Season opener: Heinz Field. A warm September day means there’s lots of skin. Here is just one example showing a classic Pittsburgh tattoo.

Before the game I wandered a little in the parking lots and came across a one-of -a-kind grill. Brad and Willy told me the story over a beer, but Gerry later told me more about the making of the grill.This was a laser-etched grill that had the Steelers logo patterned across the whole surface. It was heavily engineered and manufactured by Marstrand industries in Crafton. It cost about $500 to make ten years ago. Luckily I found it had been cleaned one or twice in that ten year period.

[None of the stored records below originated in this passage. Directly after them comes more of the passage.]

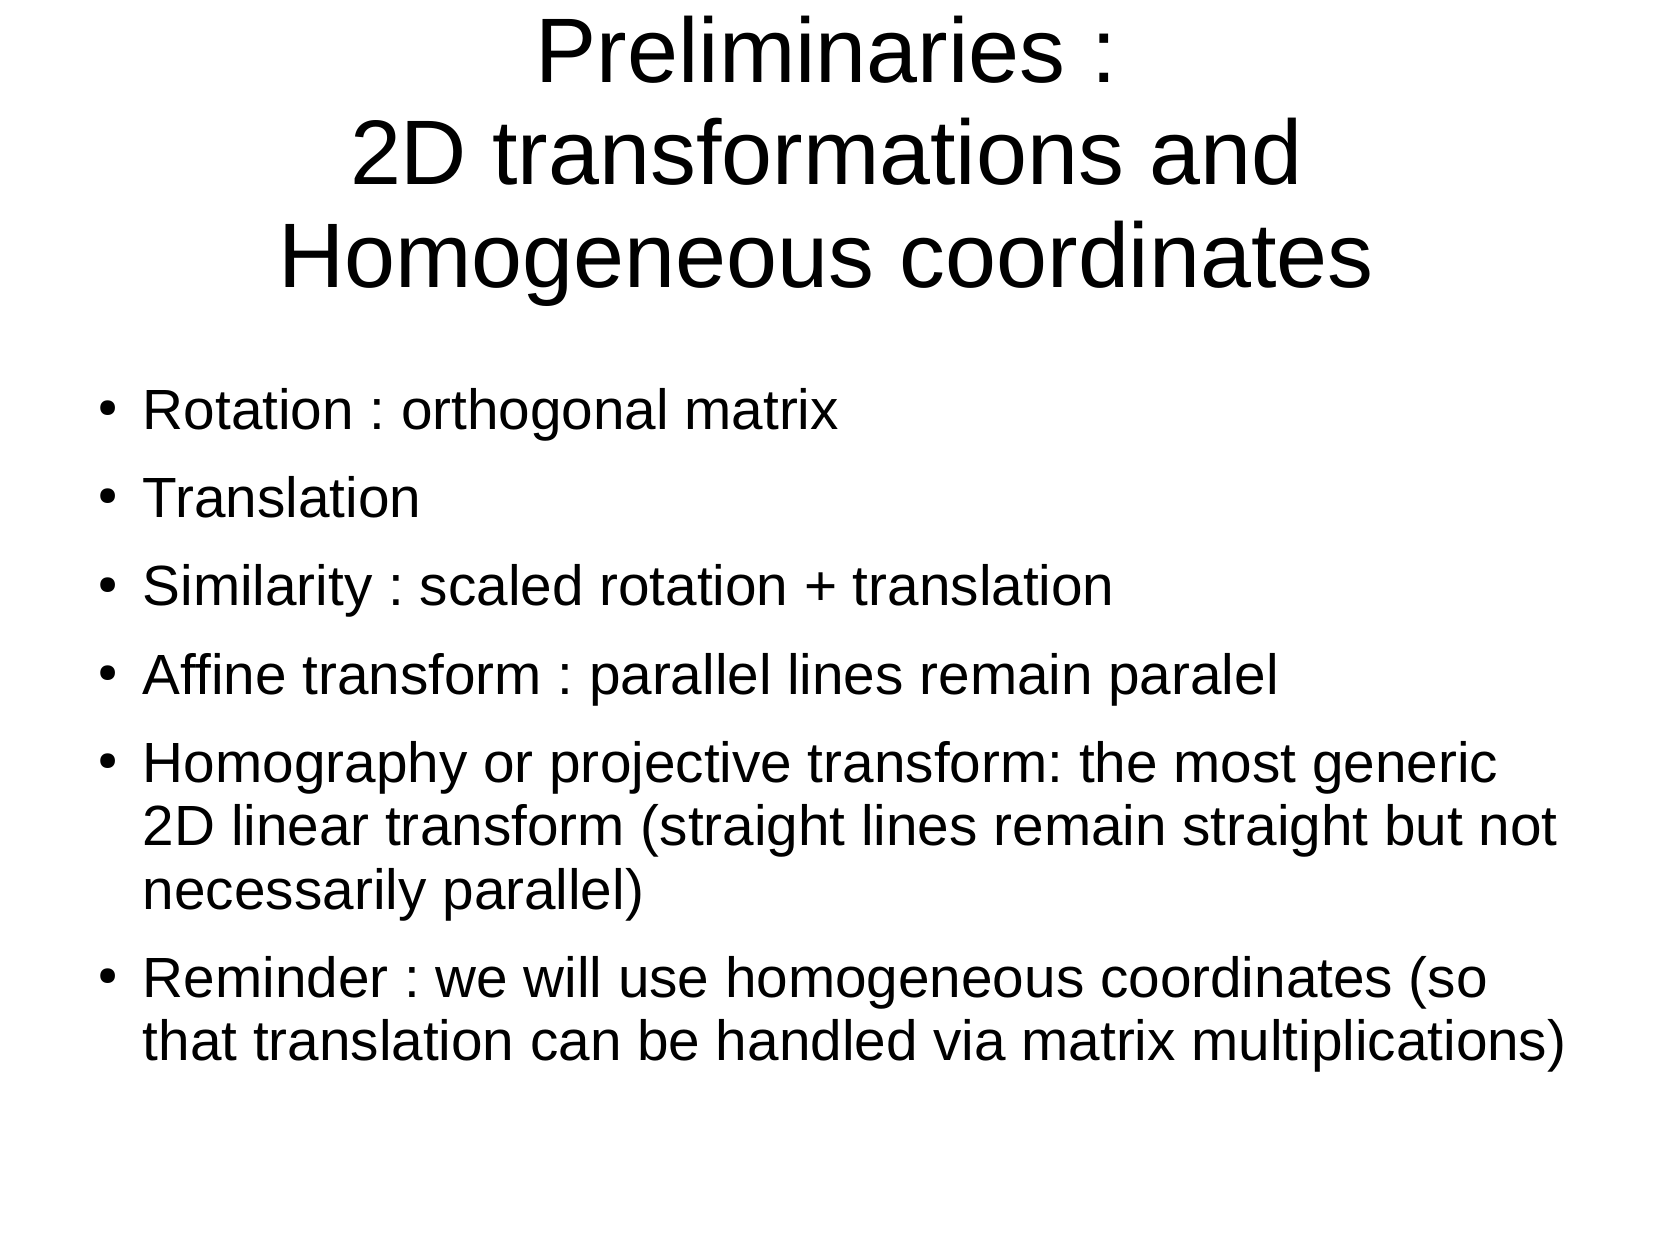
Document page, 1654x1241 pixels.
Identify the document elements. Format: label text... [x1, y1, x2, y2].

list Rotation : orthogonal matrix Translation Similarity : scaled rotation + translation Affine transform : parallel lines remain paralel Homography or projective transform: the most generic 2D linear transform (straight lines remain straight but not necessarily parallel) Reminder : we will use homogeneous coordinates (so that translation can be handled via matrix multiplications) [82, 377, 1571, 1098]
title Preliminaries : 2D transformations and Homogeneous coordinates [82, 0, 1571, 308]
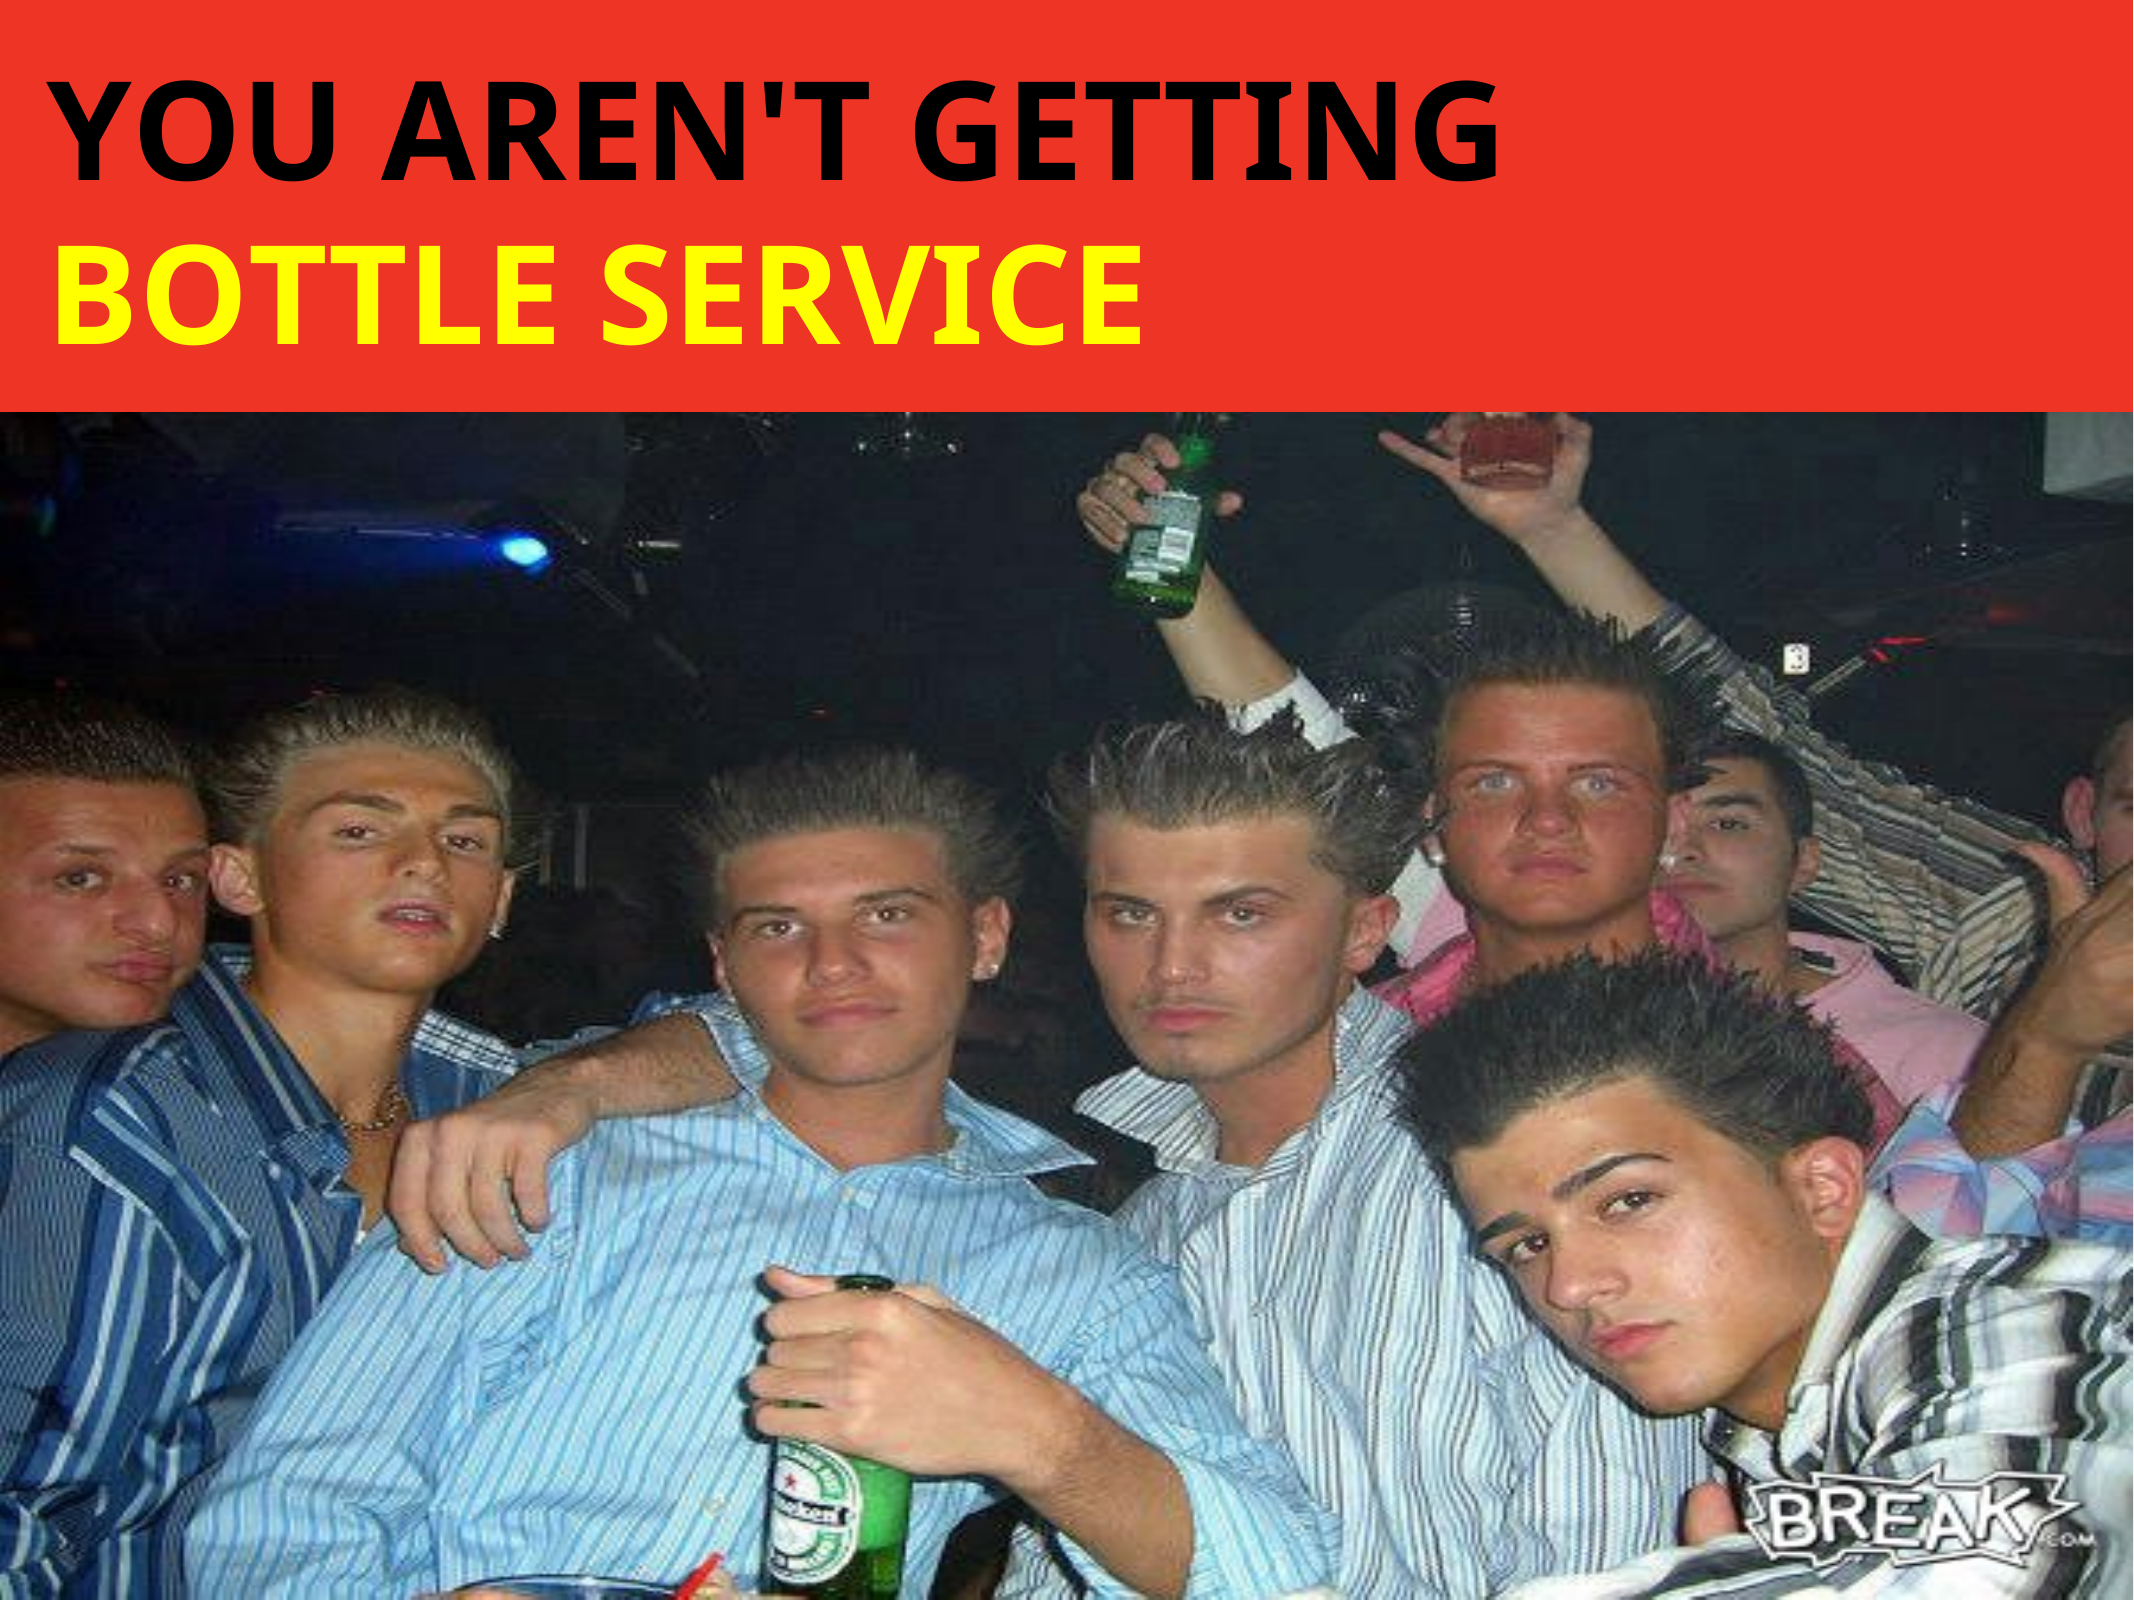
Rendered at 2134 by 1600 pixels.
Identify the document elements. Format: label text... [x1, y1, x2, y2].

I love the home opener at Heinz Field. I wake up in the morning like it’s Christmas day. I get so pumped for real, full-speed, smash-mouth football, that I almost forget to bring sunscreen. This year’s opponent was the Houston Texans, who were supposed to be an up-and-coming AFC South Powerhouse. Alas that was not the case. It was an easy Steelers win, and as the September Sun wore on, I found myself starting to lounge like I was at a baseball game, more spectator than participant. And after a while I started daydreaming of the months to come, when football will be played in football weather, with snow and rain and wind and the bitter elements. Then it will really feel like Christmas.

It's Pronounced Canada

It’s Pronounced Canada

Toronto, Canada.

“Tickets half price.”
“75% off,” says another scalper.

It a a very cordial evening in Toronto. Not a lot of black and gold outside. One desperate man said “I can’t give em away. But I’ll take ten bucks each.” That’s Canadian Dollars too. For nose bleed seats (really 500 level third base line) starting at $255 face you wonder if it’s worth it for a preseason game. This seems to be a premier event for fans of the NFL in Toront. I see jerseys of every color. Eagles, Dolphins, Bears, Cowboys, Titans, Favre in green and pink, Packers, Vikings, Broncos, even OJ Simpson.

This is the first of the 8 game Buffalo Toronto series. The games will be played over five years. That is as long as there is a team in Buffalo.

Quick Notes:
They’re now introducing the Buffalo Gills cheerleaders to cat calls in an empty stadium. Thank god one of the teams has cheerleaders. It feels like a Pirates game maybe 8000 in attendance? But the game has yet to start.

LetsGoSteelers to here we go? These people have read the manual but never consummated Steelers football before. ‘Oh Canada’ got a bigger applause than the Bills and Steelers combined.

Now that the game has started it feels a little more like a football game. Or is it. “What’s it all aboot?” I can overhear locals discuss the differences of CFL to NFL. “Their field is smaller eh? The endzone is only 10 meters as opposed to 15 meters.” Do you think they have a inferiority complex?

It’s now 14-0 Bills 9:43 2Q.

Steelers look sloppy. Numerous Penalties. An interception but Ben made a great grow from the grasp of a defenseman for a first down.

And they have a dome stadium without any air conditioning.

Halfway through the second quarter and Ben is still in the game. A nice throw to Ward at midfield.

Did I mention beers are $9.75 each? That puts the Onorato drink tax to shame. This is a home game for Buffalo and the concessions are only serving Bud and Bud Light. And Don;t even think about taking one of those beers into the restroom. That is strictly forbidden. Lord only knows what you could do in there with your beer.